# Paintball CO2 on a 60P with a HOB filter: Will I just be wasting CO2?



## Spit1A (Apr 7, 2014)

Hi, 

I'm about to set-up my 60P again and I am considering adding CO2. I would like to keep low to medium light plants and add low levels of CO2 to help with growth a little. I don't expect really lush growth or a dense low growing carpet or anything. But I'd like to keep plants like S. Repens, and maybe Micranthemum 'Monte Carlo'

My hardware currently is:
Light: Current Satellite LED+
Filter: AC50
Substrate: Aquasoil

Due to space and budget limitations, I'm looking at a paintball CO2 system. I've read that surface agitation from HOB filters tends to degas CO2. 

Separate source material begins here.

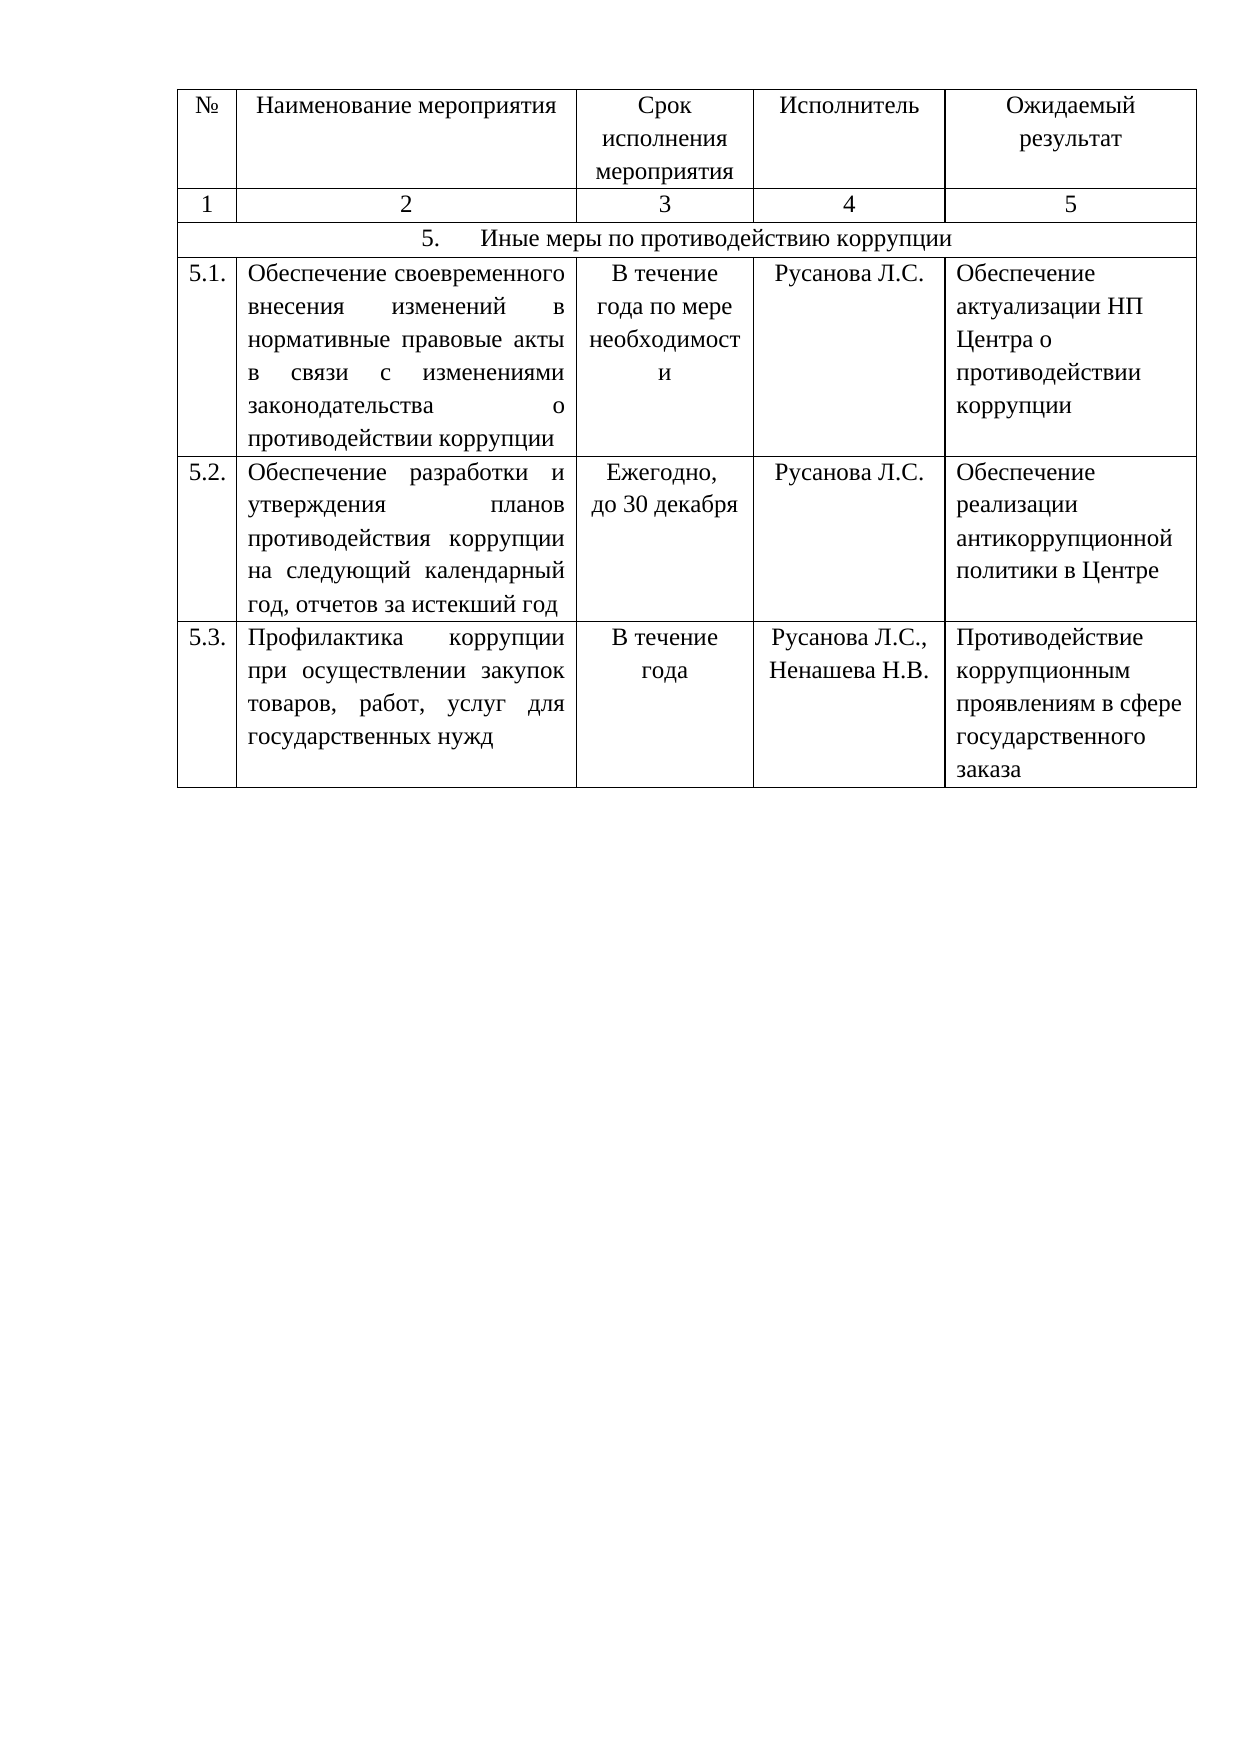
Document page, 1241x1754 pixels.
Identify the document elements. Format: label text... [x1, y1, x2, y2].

Does anyone have experience with HOB filters and CO2? Will I use up a paintball tank of CO2 significantly faster with a HOB filter than with a canister filter? 

I would probably be using a very low bps count...

Thanks for any input!


----------



## Ra's al Ghul (Apr 28, 2010)

Keep your tank filled up, and there will be less off gasing


----------



## eternity302 (Apr 22, 2010)

I use to run 2 internal fluval 3, an internal uv sterilizer 24w, a eheim 2215, a rena xp3, both using spray bars, a zoomed water pump, and I still pumped CO2 in. Was there a problem? Nope~ It's matter of finding a balance.
Like above stated, raise your water level as much as you can so you have less surface agitation.

I sold that tank few years back. I run an HOB right now like you are. If you are not getting enough water flow, consider using nano water pumps here and there to circulate the flow in the water. Something like hydro koralia. Put those in the dead spots to move the water better.

I'm sure some better experts will chime in as well, as I learnt most of my stuff from the experts on this forum!


----------



## Spit1A (Apr 7, 2014)

Thanks for the replies guys!


----------



## greenfin (Nov 4, 2013)

I run CO2 on three tanks each with a HOB. I sure noticed an increase in plant growth when I added the CO2 so I'd say, maybe you're losing a bit more CO2 to surface agitation but the plants are definitely benefitting from the added co2. And yes, keep the water level as high as possible.


----------